A Show for Two | Tashie Bhuiyan


Coming May 10th from Inkyard Press; 416 pages

Content Warning: Strong language, mild sexual content, emotional manipulation by parents, parental verbal abuse, character with depression, minor toxic ex-boyfriend side character

About the author: “Tashie Bhuiyan is the author of Counting Down with You, and a New Yorker through and through. She recently graduated with a bachelor’s degree in Public Relations, and hopes to change the world, one book at a time. She loves writing stories about girls with wild hearts, boys who wear rings, and gaining agency through growth. When she’s not doing that, she can be found in a Chipotle or bookstore, insisting 2010 is the best year in cinematic history. (Read: Tangled and Inception.)” (Bio taken from author’s website.)

Find Tashie Bhuiyan on the following platforms:

“Home is where you find love, and I am loved by this city and the people in it more than anything.”

High school senior Mina Rahman has two goals: win the Golden Ivy student film competition, and go to California for college. But to win the competition, and get away from her parents, Mina needs a miracle. Enter Emmitt Ramos—an indie movie star undercover at Mina’s school for an upcoming role. When a deal is made between the two, a guaranteed win for the film is nearly in sight. Between filming scenes, tour-guiding Emmitt around New York City, and the growing pains of college applications, Mina is forced to confront her real motivations with the competition and college. What does winning really mean for Mina?

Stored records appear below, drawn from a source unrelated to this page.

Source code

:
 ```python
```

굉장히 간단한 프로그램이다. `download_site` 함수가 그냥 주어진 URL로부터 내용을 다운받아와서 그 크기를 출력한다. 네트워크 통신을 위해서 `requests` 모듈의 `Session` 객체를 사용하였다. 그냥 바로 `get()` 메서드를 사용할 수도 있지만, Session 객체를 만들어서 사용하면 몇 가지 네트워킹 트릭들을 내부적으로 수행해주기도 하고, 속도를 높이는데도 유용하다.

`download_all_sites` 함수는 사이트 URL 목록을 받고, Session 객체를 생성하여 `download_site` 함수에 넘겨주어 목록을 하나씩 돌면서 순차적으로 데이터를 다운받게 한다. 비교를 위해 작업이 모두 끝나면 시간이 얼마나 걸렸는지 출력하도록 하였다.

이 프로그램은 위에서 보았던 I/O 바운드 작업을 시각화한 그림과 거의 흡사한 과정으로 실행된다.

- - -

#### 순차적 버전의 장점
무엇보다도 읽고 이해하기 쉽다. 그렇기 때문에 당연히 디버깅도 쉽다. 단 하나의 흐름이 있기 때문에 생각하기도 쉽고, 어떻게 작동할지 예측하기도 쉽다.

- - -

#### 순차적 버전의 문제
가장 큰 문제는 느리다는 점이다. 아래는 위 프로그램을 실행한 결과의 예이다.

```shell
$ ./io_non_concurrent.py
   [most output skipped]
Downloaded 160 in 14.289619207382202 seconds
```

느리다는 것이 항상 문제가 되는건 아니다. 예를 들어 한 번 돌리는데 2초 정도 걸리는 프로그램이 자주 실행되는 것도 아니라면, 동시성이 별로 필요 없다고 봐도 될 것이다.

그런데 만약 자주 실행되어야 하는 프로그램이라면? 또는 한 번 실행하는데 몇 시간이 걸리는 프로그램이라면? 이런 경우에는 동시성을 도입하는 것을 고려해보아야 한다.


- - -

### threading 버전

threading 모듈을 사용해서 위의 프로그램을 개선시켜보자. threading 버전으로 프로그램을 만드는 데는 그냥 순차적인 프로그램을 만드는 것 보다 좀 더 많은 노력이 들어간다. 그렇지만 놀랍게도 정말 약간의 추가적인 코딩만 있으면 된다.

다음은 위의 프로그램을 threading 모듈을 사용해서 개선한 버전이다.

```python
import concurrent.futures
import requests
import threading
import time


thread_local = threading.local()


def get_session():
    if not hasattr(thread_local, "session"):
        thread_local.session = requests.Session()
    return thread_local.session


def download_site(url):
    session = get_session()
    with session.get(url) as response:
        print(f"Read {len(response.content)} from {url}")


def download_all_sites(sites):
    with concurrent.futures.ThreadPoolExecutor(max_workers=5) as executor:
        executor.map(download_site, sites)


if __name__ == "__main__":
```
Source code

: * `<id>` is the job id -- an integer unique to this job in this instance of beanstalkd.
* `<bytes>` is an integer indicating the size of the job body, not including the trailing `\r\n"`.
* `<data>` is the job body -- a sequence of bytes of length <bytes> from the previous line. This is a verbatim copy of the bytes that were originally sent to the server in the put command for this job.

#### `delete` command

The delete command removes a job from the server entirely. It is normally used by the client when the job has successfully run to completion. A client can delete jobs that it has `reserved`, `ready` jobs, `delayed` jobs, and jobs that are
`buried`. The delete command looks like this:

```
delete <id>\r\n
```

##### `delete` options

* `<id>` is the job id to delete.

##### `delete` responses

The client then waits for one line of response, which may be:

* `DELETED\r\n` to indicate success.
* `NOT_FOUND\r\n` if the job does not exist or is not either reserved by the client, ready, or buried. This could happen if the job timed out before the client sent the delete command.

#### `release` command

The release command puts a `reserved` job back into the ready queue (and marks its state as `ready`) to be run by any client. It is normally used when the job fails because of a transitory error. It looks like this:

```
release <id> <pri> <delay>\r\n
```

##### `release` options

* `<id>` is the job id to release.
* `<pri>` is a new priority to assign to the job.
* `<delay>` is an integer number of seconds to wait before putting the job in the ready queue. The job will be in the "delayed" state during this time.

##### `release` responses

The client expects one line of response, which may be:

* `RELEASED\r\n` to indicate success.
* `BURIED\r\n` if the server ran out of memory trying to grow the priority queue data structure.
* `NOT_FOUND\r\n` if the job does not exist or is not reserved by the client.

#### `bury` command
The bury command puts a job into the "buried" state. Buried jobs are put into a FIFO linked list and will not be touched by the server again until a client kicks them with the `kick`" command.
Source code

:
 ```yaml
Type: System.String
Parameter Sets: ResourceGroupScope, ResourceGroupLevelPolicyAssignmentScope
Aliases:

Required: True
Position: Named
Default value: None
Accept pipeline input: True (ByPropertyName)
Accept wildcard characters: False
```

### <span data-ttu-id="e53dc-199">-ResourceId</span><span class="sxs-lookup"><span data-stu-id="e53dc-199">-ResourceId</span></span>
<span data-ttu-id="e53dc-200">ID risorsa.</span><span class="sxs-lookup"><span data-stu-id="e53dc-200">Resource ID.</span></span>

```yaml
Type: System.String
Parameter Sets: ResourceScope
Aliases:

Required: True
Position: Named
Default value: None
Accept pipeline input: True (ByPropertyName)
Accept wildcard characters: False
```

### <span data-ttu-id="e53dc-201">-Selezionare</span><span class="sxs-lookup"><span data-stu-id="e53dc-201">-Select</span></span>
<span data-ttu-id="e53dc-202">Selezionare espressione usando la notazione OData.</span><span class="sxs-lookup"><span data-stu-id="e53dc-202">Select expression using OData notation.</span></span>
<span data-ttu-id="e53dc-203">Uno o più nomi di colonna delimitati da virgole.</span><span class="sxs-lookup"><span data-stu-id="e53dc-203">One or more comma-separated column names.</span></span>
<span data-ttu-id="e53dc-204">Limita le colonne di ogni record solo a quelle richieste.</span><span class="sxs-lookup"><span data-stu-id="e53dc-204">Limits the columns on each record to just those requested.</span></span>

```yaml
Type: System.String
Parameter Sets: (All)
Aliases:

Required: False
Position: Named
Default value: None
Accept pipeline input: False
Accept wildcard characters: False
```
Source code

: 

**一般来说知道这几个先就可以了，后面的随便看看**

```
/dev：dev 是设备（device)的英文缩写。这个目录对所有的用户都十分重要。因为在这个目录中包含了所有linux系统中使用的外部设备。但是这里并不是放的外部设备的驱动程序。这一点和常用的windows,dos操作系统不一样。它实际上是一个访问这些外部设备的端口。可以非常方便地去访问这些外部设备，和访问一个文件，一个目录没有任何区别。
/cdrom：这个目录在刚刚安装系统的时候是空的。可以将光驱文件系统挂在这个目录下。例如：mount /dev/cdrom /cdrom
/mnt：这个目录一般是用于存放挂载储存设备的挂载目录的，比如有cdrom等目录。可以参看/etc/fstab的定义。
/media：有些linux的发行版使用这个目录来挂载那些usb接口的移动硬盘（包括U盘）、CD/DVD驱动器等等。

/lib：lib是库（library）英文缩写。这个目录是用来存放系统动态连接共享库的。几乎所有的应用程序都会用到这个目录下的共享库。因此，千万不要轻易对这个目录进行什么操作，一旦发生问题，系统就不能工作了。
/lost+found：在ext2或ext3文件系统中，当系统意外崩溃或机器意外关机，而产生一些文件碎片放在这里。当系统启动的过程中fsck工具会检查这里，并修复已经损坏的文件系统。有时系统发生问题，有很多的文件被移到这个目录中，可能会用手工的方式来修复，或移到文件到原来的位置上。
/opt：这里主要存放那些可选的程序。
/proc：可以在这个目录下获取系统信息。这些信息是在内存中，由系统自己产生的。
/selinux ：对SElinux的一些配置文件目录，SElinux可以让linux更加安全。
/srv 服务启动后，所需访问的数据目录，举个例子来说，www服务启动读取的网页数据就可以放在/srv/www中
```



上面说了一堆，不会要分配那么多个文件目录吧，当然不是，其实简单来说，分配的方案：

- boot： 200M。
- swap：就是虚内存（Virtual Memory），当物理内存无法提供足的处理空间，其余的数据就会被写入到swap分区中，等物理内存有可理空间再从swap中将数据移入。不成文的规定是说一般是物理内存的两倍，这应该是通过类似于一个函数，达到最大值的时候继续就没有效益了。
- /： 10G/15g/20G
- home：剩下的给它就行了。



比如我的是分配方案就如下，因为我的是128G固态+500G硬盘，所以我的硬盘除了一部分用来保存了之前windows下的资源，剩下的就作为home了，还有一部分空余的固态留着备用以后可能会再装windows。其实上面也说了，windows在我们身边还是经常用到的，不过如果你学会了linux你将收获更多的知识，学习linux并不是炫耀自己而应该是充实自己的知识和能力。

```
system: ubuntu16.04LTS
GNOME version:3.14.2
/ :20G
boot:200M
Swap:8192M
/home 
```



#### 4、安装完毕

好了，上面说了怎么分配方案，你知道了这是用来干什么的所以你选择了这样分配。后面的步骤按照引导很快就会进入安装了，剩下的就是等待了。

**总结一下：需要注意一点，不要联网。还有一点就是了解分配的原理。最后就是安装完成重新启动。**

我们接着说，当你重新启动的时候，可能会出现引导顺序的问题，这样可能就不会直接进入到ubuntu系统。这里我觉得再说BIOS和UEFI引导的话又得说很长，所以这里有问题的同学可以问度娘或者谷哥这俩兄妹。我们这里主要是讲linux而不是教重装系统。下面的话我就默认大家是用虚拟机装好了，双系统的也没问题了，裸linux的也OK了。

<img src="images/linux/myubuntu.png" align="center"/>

A Show for Two is a fun, fast-paced, easy-to-binge book that has a wonderful sense of growing up and figuring out what you want. While the romance between Mina and Emmitt is a major part of the book, I would say the main themes of the story revolve around Mina discovering what home means to her: Home is where you find love. An important note, a significant amount of conflict in this book comes from Mina’s abusive and emotionally manipulative parents. Mina’s relationship with her parents does not resolve by the end of the book, but that relationship does underscore Mina’s growth as a character. Other details I enjoyed include movie references (snaps for Pride and Prejudice (2005) and Howl’s Moving Castle) and Taylor Swift mentions (shout out to Cornelia Street!). There are lots of small moments and layers that add a strong sense of realism to the story, such as perspective on Bengali identity and celebrity ‘stans’ culture. Overall, Tashie Bhuiyan’s sophomore novel is definitely one to check out. I look forward to seeing Bhuiyan grow as an author and reading more of her heartfelt stories.

(Pine Reads review would like to thank NetGalley and Inkyard Press for sending us an ARC in exchange for an honest review. Any quotes are taken from an advanced copy and may be subject to change upon final publication.)